Rori Kramer is the director of U.S. advocacy for American Jewish World Service. She is a former deputy assistant secretary of state and previously worked as a senior foreign policy adviser in the Senate.

On Thursday, just steps away from where the Declaration of Independence was signed, Secretary of State Mike Pompeo will unveil his views on human rights. Pompeo’s vision, supported by the work of his Commission on Unalienable Rights, is a partisan effort to roll back U.S. support for universal human rights. As a former State Department official, I fear some of the most marginalized people around the world will be worse off if Pompeo succeeds.
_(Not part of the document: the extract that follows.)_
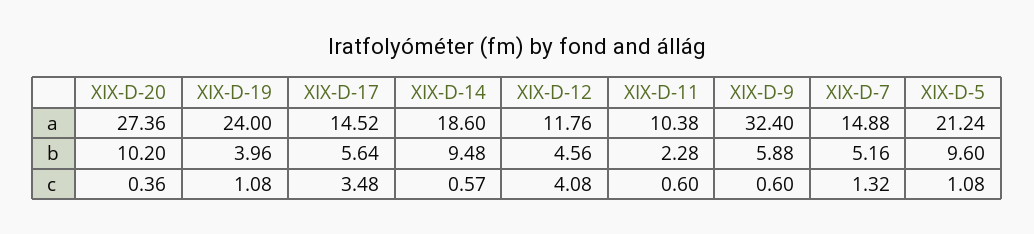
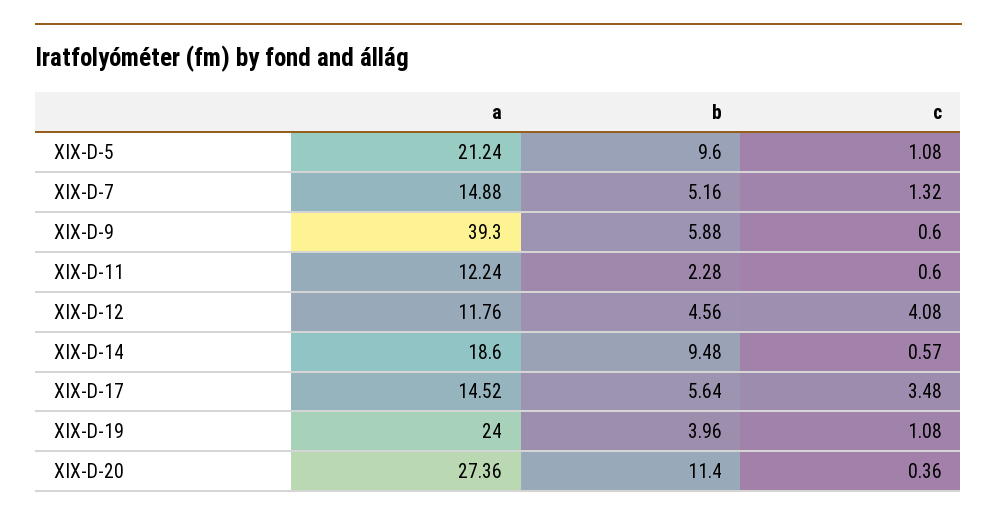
XIX-D-11, a: 10.38 -> 12.24
XIX-D-9, a: 32.4 -> 39.3
XIX-D-20, b: 10.2 -> 11.4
Pompeo created this commission last year, ostensibly to address his concerns about shortcomings in the international human rights system. That system can — and should — be strengthened. But Pompeo’s approach suggests that instead he seeks to reinterpret human rights within a narrow and highly partisan agenda. For the members of his commission he has selected a dozen conservative academics, moral philosophers and theologians, most of whom appear to have little to no practical experience with human rights. Pompeo has also kept the group’s work mostly private — in defiance of federal rules for public commissions and in spite of a lawsuit by public interest groups.

The commission was charged with bringing the role of human rights in U.S. diplomacy into closer conformity with our founding principles. Its final recommendation will likely pay lip service to these ideals. But the commission’s few open meetings suggest the group will almost certainly champion the religious liberty of right-wing conservatives over the rights of the many, specifically women and LGBTQI+ people. In a speech to a conservative political group last year, Pompeo remarked that he was confident the commission would elevate “this right to religious freedom, the most important freedom in many respects.”

When the United Nations adopted its foundational statement on rights in 1948, there’s a reason why they decided to call it the Universal Declaration of Human Rights. The authors made clear that the rights they enumerated applied to all human beings, regardless of origin or status. By the same token, the declaration pointedly declined to elevate certain rights over others, since its authors were all too aware that this opened the path to selective interpretations of its principles. Most of the fundamental texts of human rights since then have elaborated on the theme — such as the United Nations’s 1993 Vienna Declaration, which stated that all human rights are “universal, indivisible and interdependent and interrelated.”

Pompeo’s effort to redefine human rights correspondingly runs two serious risks.

First, purposefully confusing the individual freedom to worship with a state license to advance a particular religious agenda is a gross misreading of the United States’ founding document. Pompeo’s vision would weaken U.S. moral authority by redefining who is protected under U.S. foreign policy. We know from the public record that Pompeo’s conservative worldview downplays threats to the human rights of the world’s most vulnerable groups, such as women and LGBTQI+ people.

We have already seen Pompeo’s State Department remove references to sexual and reproductive health from international resolutions and statements, as well as from the work of the department itself. And he has dramatically expanded the global gag rule, the draconian policy which prohibits foreign organizations receiving U.S. funding from providing any kind of information, referrals or services about abortion.

Second, other governments and enemies of human rights will cite the commission’s declaration to deny whatever rights they find domestically inconvenient. Governments in countries such as Brazil, Hungary, Poland and Russia have already used the defense of religion as an excuse to restrict civil liberties, and the commission’s conclusions could end up legitimizing such trends.

Meanwhile, authoritarian governments such as China and Iran will use Pompeo’s approach to accuse the United States of promoting only those rights that it finds convenient. Peter Berkowitz, the commission’s executive secretary, has dismissed such concerns as “naive.” Yet Berkowitz’s argument, which insists that a country should be allowed to interpret human rights in accordance with its “national traditions,” could have been written in Beijing. This argument effectively makes the violation of some human rights acceptable, no matter who makes it.

There are those (such as Berkowitz) who shrug off such concerns, arguing that despots will do what they do regardless of U.S. statements. Yet words matter. Our own founding documents, including the Declaration of Independence and the Constitution, are “just words” in the end. Their dismissal misses the crucial point: Any effort by Pompeo and his commission to restrict universal human rights brings us a step closer to the actions of those pariah countries they have criticized.

Given the commission’s low profile so far, it’s difficult to know precisely what its conclusions will be. The commission may well couch its findings in vague and reassuring language. But champions of the right to life, liberty and the pursuit of happiness will be well-advised to keep careful watch on how Pompeo and his allies choose to apply the new principles to the State Department’s internal workings and U.S. foreign policy more broadly.

The United States was — and must continue to be — dedicated to the proposition that unalienable rights are universal. They need no national interpretation.